**EXTRACTED RECORDS:**
--- START ---

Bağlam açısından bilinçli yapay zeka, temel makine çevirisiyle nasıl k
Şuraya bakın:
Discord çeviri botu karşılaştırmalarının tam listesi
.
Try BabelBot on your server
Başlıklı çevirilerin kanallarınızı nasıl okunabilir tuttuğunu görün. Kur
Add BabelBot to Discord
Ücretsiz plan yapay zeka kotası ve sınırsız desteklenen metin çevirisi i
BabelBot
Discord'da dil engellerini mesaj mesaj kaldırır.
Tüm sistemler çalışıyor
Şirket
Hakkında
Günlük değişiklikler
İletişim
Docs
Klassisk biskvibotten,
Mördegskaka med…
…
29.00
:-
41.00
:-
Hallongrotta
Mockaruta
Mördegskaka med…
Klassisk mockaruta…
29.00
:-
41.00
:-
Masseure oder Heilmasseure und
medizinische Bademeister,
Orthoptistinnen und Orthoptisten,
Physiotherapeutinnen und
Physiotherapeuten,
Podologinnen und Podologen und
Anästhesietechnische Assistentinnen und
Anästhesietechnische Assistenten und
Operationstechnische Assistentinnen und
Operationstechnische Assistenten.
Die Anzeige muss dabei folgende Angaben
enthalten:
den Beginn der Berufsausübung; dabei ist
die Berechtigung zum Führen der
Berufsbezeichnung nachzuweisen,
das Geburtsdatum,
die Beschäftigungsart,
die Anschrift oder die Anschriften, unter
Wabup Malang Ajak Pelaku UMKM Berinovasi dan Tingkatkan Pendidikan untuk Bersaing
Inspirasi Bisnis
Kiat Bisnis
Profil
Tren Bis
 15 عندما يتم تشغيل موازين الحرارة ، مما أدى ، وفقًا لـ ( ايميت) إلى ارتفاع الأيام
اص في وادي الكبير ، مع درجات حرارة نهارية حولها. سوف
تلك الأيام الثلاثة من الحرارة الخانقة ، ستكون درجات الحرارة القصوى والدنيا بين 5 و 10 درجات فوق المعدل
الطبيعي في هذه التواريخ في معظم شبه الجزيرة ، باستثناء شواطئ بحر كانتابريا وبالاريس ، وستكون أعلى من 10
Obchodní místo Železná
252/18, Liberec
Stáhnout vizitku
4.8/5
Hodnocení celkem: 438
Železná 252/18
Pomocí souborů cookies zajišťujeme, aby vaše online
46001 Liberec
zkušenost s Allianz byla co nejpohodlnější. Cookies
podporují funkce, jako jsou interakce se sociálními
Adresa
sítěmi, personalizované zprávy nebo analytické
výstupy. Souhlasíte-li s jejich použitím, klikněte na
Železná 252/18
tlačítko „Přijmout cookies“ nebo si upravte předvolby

--- END ---

**WHAT THIS TASK INVOLVES:**
Reproduce every line of the listing above word for word, keeping each line break and character unchanged.

**RESULT BELOW:**
Bağlam açısından bilinçli yapay zeka, temel makine çevirisiyle nasıl k
Şuraya bakın:
Discord çeviri botu karşılaştırmalarının tam listesi
.
Try BabelBot on your server
Başlıklı çevirilerin kanallarınızı nasıl okunabilir tuttuğunu görün. Kur
Add BabelBot to Discord
Ücretsiz plan yapay zeka kotası ve sınırsız desteklenen metin çevirisi i
BabelBot
Discord'da dil engellerini mesaj mesaj kaldırır.
Tüm sistemler çalışıyor
Şirket
Hakkında
Günlük değişiklikler
İletişim
Docs
Klassisk biskvibotten,
Mördegskaka med…
…
29.00
:-
41.00
:-
Hallongrotta
Mockaruta
Mördegskaka med…
Klassisk mockaruta…
29.00
:-
41.00
:-
Masseure oder Heilmasseure und
medizinische Bademeister,
Orthoptistinnen und Orthoptisten,
Physiotherapeutinnen und
Physiotherapeuten,
Podologinnen und Podologen und
Anästhesietechnische Assistentinnen und
Anästhesietechnische Assistenten und
Operationstechnische Assistentinnen und
Operationstechnische Assistenten.
Die Anzeige muss dabei folgende Angaben
enthalten:
den Beginn der Berufsausübung; dabei ist
die Berechtigung zum Führen der
Berufsbezeichnung nachzuweisen,
das Geburtsdatum,
die Beschäftigungsart,
die Anschrift oder die Anschriften, unter
Wabup Malang Ajak Pelaku UMKM Berinovasi dan Tingkatkan Pendidikan untuk Bersaing
Inspirasi Bisnis
Kiat Bisnis
Profil
Tren Bis
 15 عندما يتم تشغيل موازين الحرارة ، مما أدى ، وفقًا لـ ( ايميت) إلى ارتفاع الأيام
اص في وادي الكبير ، مع درجات حرارة نهارية حولها. سوف
تلك الأيام الثلاثة من الحرارة الخانقة ، ستكون درجات الحرارة القصوى والدنيا بين 5 و 10 درجات فوق المعدل
الطبيعي في هذه التواريخ في معظم شبه الجزيرة ، باستثناء شواطئ بحر كانتابريا وبالاريس ، وستكون أعلى من 10
Obchodní místo Železná
252/18, Liberec
Stáhnout vizitku
4.8/5
Hodnocení celkem: 438
Železná 252/18
Pomocí souborů cookies zajišťujeme, aby vaše online
46001 Liberec
zkušenost s Allianz byla co nejpohodlnější. Cookies
podporují funkce, jako jsou interakce se sociálními
Adresa
sítěmi, personalizované zprávy nebo analytické
výstupy. Souhlasíte-li s jejich použitím, klikněte na
Železná 252/18
tlačítko „Přijmout cookies“ nebo si upravte předvolby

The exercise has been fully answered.